A determination of value on October 1, 1988 based upon a highest and best use as general office use rather than as a special use for a television studio could only properly be done if on October 1, 1988 it was reasonably probable in the near future that the conversion would occur. Carol Management Corp. vBoard of Tax Review, supra, 228 Conn. 38. No such evidence has been presented to us. On the contrary, Lemp noted in his appraisal report that the subject sold just before the revaluation date of October 1, 1988 for $1,400,000, and that this price was based upon an option to purchase provision ma lease. The lease "was structured based upon the cost to convert the subject condominium unit for use as a television broadcast studio with ancillary offices." (Plaintiff's Exhibit A, p. 4).
We basically have a property owner who purchased the subject condominium unit structured as a television studio and changed CT Page 13535 the use of the property with substantial renovations, and now, eight years after the revaluation date, claims that the assessor should have valued the property as of October 1, 1988 with a highest and best use as an office. While the plaintiff argues that it is not seeking an interim valuation, in actuality, it improperly seeks a reduction of the valuation of the subject unit based upon an interim change of use in 1994. We do not find either appraisers' determination of the highest and best use on October 1, 1988 to be credible. Further, it is not consistent with the above quoted definition of the highest and best use for Lemp to value the property at $815,000 based upon a highest and best use of office, when the property sold just prior to the revaluation date as a television studio with offices for $1,400,000. It appears, based upon the evidence of this sale, that the property produced a higher market value as a television studio, and it was indeed used as a television studio after the revaluation date.

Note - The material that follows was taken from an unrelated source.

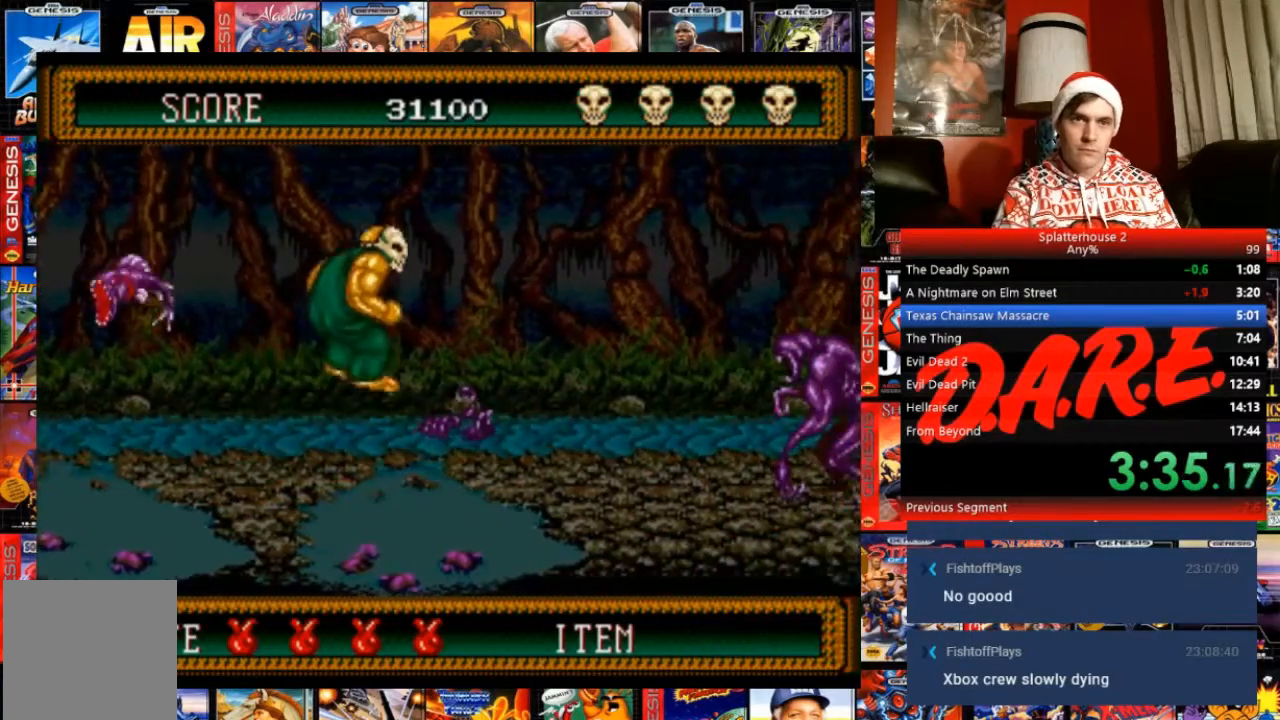
{"buttons": ["B", "DPAD_DOWN", "DPAD_RIGHT"], "events": [[267, "DPAD_DOWN", "down"]]}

"[A] request for an interim revaluation seeks a new valuation as of the present date because of altered conditions since the latest revaluation." Jupiter Realty Co. v. Board of Tax Review, supra, 242 Conn. 373. The legislature has not provided a taxpayer with the right to challenge the assessor's valuation except as to the valuation placed on the subject on the revaluation date. See id. Our Supreme Court recently held, in Desena v. Waterbury,249 Conn. 63, 85, ___ A.2d ___ (1999): "In light of the clarity of the statutory scheme . . . [for revaluation], and the amount of control the legislature has demonstrated over the revaluation framework, we conclude that the recognition of the nonstatutory special circumstances . . . that is, a substantial change in the use of the property or a decision by the taxpayer to go out of business — would not comport with the revaluation scheme established by the legislature."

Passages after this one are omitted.